Project Pitch
These essays explain why the game exists, what it is trying to say, who it is for, and how the project is being framed for critique. Each entry is a standalone MDX document adapted from the longer source documents rather than a wiki page.
//Design Philosophy
The skies have already been sundered. What remains is whether they can be mended, or merely endured.
This line is the clearest shorthand I have for the project. This applies to the design philosophy as much as it applies to the narrative.
The world is already broken. The question is how the systems, mechanics, and player experience can reflect that condition while still offering something worth engaging with.
▸Pillars
Expressive Movement
Movement is not only traversal. It is part of combat identity. The player should feel that how they move is as much a part of their playstyle as what they do.
That means parkour and flow-state thinking are not just about getting from point A to point B. They are also about how the player approaches combat, exploration, and world interaction.
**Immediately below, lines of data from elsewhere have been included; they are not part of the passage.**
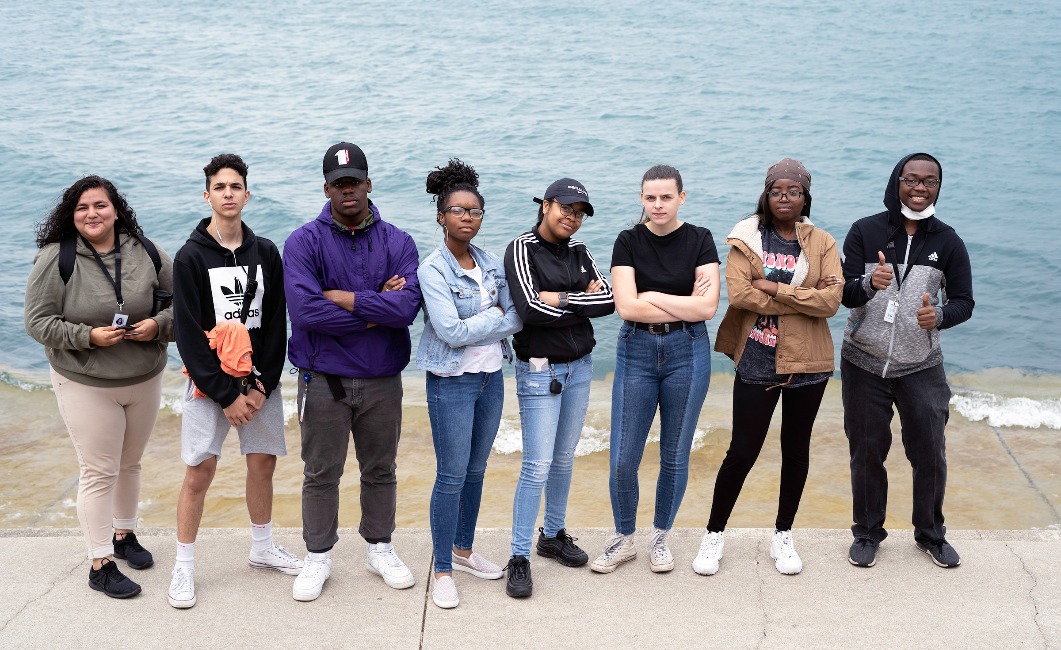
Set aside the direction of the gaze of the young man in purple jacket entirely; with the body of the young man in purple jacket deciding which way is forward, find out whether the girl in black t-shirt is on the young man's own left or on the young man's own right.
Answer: on the young man's own left

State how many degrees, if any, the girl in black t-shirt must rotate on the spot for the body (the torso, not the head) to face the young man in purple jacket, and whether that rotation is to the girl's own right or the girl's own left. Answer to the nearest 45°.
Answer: approximately 90° to the girl's own right

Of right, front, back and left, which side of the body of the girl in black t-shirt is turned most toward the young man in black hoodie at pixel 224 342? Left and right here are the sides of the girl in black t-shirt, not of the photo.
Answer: right

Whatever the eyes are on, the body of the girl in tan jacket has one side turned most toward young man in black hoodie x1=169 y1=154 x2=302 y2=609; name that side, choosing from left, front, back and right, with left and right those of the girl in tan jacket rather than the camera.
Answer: right

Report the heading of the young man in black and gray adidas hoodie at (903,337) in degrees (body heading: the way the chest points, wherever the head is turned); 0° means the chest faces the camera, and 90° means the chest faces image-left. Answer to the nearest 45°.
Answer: approximately 0°

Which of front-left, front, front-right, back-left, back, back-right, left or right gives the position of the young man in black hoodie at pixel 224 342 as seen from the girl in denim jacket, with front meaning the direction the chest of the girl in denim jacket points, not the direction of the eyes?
back-right

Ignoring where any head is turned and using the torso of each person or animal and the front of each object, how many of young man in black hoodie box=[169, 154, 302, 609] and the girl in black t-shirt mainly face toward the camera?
2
The player should feel that momentum, angle, and timing are meaningful decisions rather than animation glue between encounters. That is why parkour and flow-state thinking sit so close to the rest of the combat design.
Meaningful Choice
The game is structured around consequences rather than binary morality. The player should feel that their choices are meaningful, but not that there is a single right way to play.
I want player decisions to register through faction dynamics, narrative pressure, and world-state shifts. The emphasis is on context and tradeoff, not clearly labeled right answers.
Systemic Depth
Combat, builds, progression, and world systems should reinforce one another. The player should feel that the tools they have are part of a larger ecosystem of systems that interact in interesting ways.
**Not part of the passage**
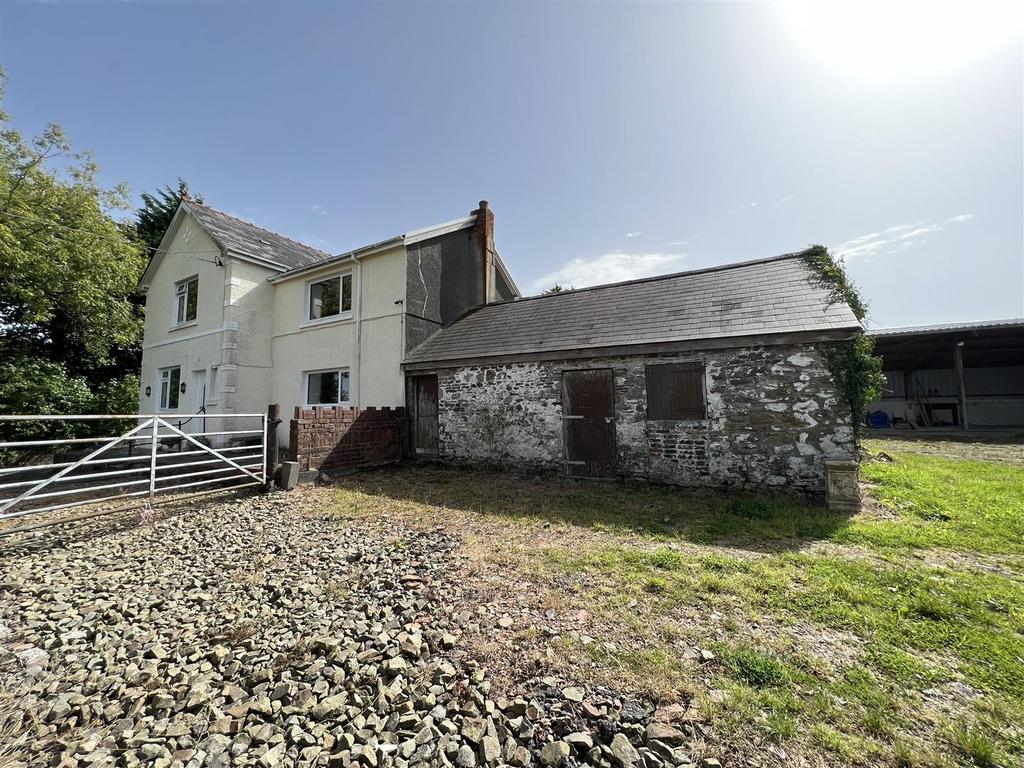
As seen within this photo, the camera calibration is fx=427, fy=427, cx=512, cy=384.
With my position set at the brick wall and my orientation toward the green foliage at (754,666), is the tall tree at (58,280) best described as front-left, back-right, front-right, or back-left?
back-right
The ideal outcome is that different players can solve similar problems through different combinations of tools, roles, and priorities without the game flattening them back into one optimal path.
Respect Player Time
I do not want grind for its own sake.
Even when the project borrows inspiration from games with heavy progression loops, the design standard here is that repetition should either deepen mastery, reveal something new, or be optional.
Mechanics As Metaphor
The fiction should not sit on top of the mechanics like packaging. The systems should be designed to communicate something about the world, the characters, and the themes.
When a player is learning how to use a tool or navigate a system, they should also be learning something about what that tool or system means in the context of the world, e.g. an ability is not just a way to deal damage. It is a way to express personality, or to interact with the world in a way that says something about it.
▸UX Implications
Coming from a UX background, I think about readability and emotional tone at the same time. That means:
- ▪dense interfaces should still scan quickly
- ▪visual hierarchy should communicate urgency and state clearly
- ▪terminology should support memory, not just flavor
- ▪navigation should help a reviewer or player understand the structure of the game without needing a lore lecture first
▸World Before Plot
The most important project rules is that nu-Eden should feel like a world before it feels like a game.
That affects how I think about documents, codex pages, factions, and the prototype itself. The player is important, but not the only thing making the world move.
▸The Working Standard
If a feature does not improve clarity, deepen expression, or strengthen the relationship between system and theme, it should be questioned whether it belongs in the game.
That standard is especially important on a first game project, where the temptation to keep adding cool ideas is much stronger than the discipline to cut them.